There was another factor prompting a rehash. This was a mass-mailing postcard from a real estate office listing 49 Saratoga home sales ranging from $2,300,000 to $6,168,000. I expect to catch plenty of flak for this oxymoronic observation, but I say that publicizing such an outpouring of opulence cheapens the image of Saratoga. Someone unfamiliar with the town could reasonably infer from such material that Saratoga is just another place where people go to be rich, but that is selling the town far short of its real significance. This town is and always has been much more than just a rich man's enclave. For instance, Saratoga was on the cultural map as far back as the time when the opening day of school was determined by the prune harvest. The reason for that, of course, was that the kids were needed to pick prunes.
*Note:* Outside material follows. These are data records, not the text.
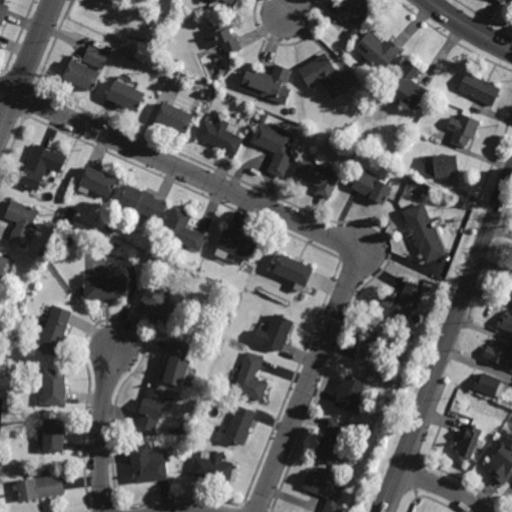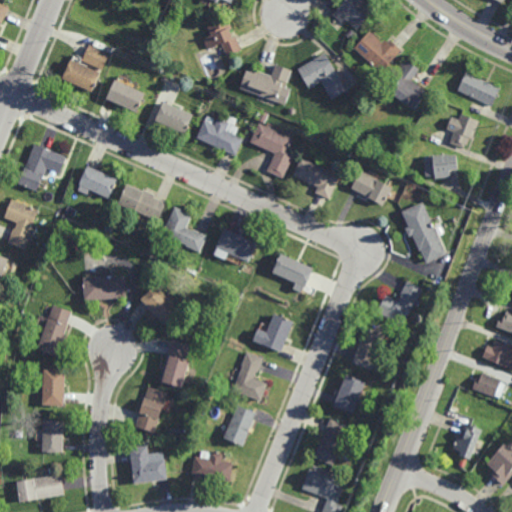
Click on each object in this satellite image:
building: (223, 1)
building: (224, 1)
building: (501, 1)
building: (501, 1)
road: (294, 6)
building: (3, 12)
building: (354, 12)
building: (3, 13)
building: (353, 14)
building: (1, 28)
road: (466, 28)
building: (222, 37)
building: (354, 37)
building: (223, 38)
building: (377, 51)
building: (379, 52)
building: (96, 57)
road: (28, 66)
building: (87, 71)
building: (322, 75)
building: (81, 76)
building: (325, 77)
building: (267, 84)
building: (269, 85)
building: (407, 87)
building: (409, 87)
building: (479, 89)
building: (480, 90)
building: (126, 95)
building: (126, 98)
building: (293, 112)
building: (174, 117)
building: (264, 118)
building: (175, 120)
building: (462, 131)
building: (464, 131)
building: (220, 137)
building: (222, 137)
building: (274, 148)
building: (276, 151)
building: (41, 166)
building: (440, 166)
building: (442, 168)
building: (38, 170)
building: (317, 178)
building: (318, 178)
building: (97, 182)
building: (96, 183)
building: (373, 186)
building: (371, 188)
building: (143, 200)
building: (142, 202)
building: (66, 217)
building: (21, 222)
building: (22, 222)
road: (303, 226)
building: (184, 228)
building: (183, 230)
building: (424, 230)
building: (423, 232)
building: (236, 244)
building: (235, 246)
building: (2, 264)
building: (4, 265)
building: (294, 268)
building: (293, 272)
building: (105, 285)
building: (105, 287)
building: (401, 302)
building: (162, 303)
building: (400, 304)
building: (161, 306)
building: (506, 321)
building: (506, 321)
building: (54, 329)
building: (55, 330)
building: (276, 332)
building: (275, 333)
road: (447, 343)
building: (370, 345)
building: (369, 346)
building: (499, 353)
building: (501, 353)
building: (177, 363)
building: (176, 364)
building: (252, 377)
building: (251, 378)
building: (489, 385)
building: (489, 385)
building: (54, 386)
building: (54, 387)
building: (350, 393)
building: (350, 394)
building: (151, 409)
building: (152, 409)
building: (240, 425)
building: (241, 425)
building: (180, 431)
road: (99, 433)
building: (53, 434)
building: (53, 435)
building: (467, 440)
building: (331, 441)
building: (332, 441)
building: (468, 441)
building: (501, 463)
building: (502, 464)
building: (147, 465)
building: (147, 465)
building: (212, 465)
building: (213, 466)
building: (41, 487)
road: (440, 487)
building: (40, 488)
building: (325, 489)
building: (325, 489)
building: (0, 501)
But, back to The Music Man. It was a dazzling, professionally turned-out performance, and it really drew the crowds. Even my two granddaughters, ages 7 and 10, were inspired to re-create the opening Rock Island number on the flat car on my backyard railroad, complete with printed program and props. I must say they were quite good.
The Drama Group, as was pointed out in the Saratoga News article, started as the Federated Drama Group under the auspices of the Federated Church, and this is where I start the recycling, as well tooting my own horn for a bit. But, as my late father-in-law used to say, "He that tooteth not his own horn, the same shall not be tootethed."
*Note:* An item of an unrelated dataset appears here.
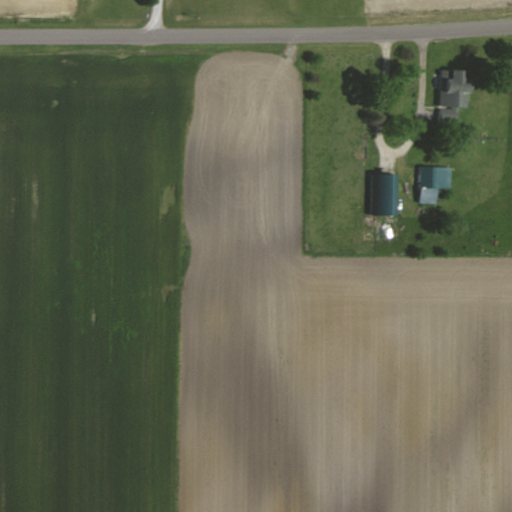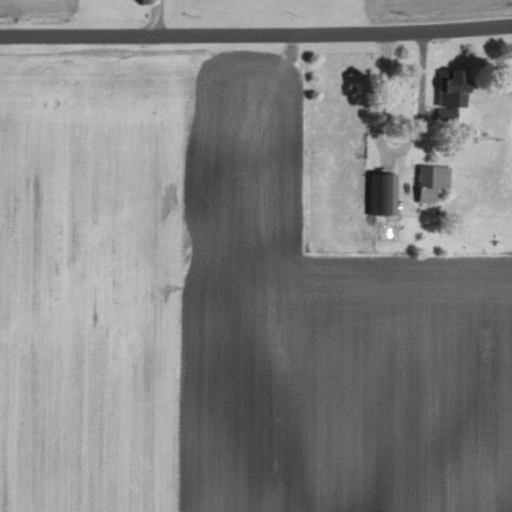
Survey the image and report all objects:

What started as essentially a play-reading circle very soon became a production group because of the enthusiasm of the members. The first show, in the late summer of 1963, was Thornton Wilder's Our Town. The Drama Group was fortunate in having an adequate performance facility--today we'd call it a venue--in the church complex, Richards Hall. It had a small but adequate proscenium stage with a draw curtain and enough seating capacity for the audiences of the time.
Our Town was followed in the fall by an old-fashioned melodrama in which the basic corny theme was suitably exploited.
This is where the horn-tooting starts. I was president of the Drama Group at the time and I wanted to see the organization sink its histrionic teeth into some really meaty theatrical fare. I was pushing for Inherit the Wind, the stage fictionalization of the 1925 Scopes "monkey trial" that pitted religious fundamentalist William Jennings Bryan against agnostic lawyer Clarence Darrow. It wasn't your basic church-sponsored fare, but the Drama Group's adviser, the Rev. Frank Jaggers, an assistant pastor, went along with the idea and the show was produced in early 1964. It was a resounding success and, in my view, accomplished two things. One, it proved to audiences that the group was capable of serious, significant work, and two, it generated interest among genuinely talented individuals outside the church who participated in later productions.
Inherit the Wind was followed by South Pacific, Teahouse of the August Moon and The King and I, among others. Later, the church affiliation was ended and the Drama Group continued in its present form.
I'd like to think that the work of the Federated Drama Group played a part in the decision by the city council of the time to include a theater as an integral part of the civic center. "Here's your theater, I recall the late councilman Dick Drake saying to me at the time.
It's been 30 years since I was associated with the group. My last gig was in a 1970 production of A Thurber Carnival, in which I delivered "The Night the Bed Fell." It was a hoot.
I understand that one custom from the Federated Drama Group days continues. Back then, someone would offer a prayer as the cast gathered before each production. Now, someone offers either a prayer or an inspirational message.
Bring on your millionaires and billionaires, but let us prune pickers have our fun.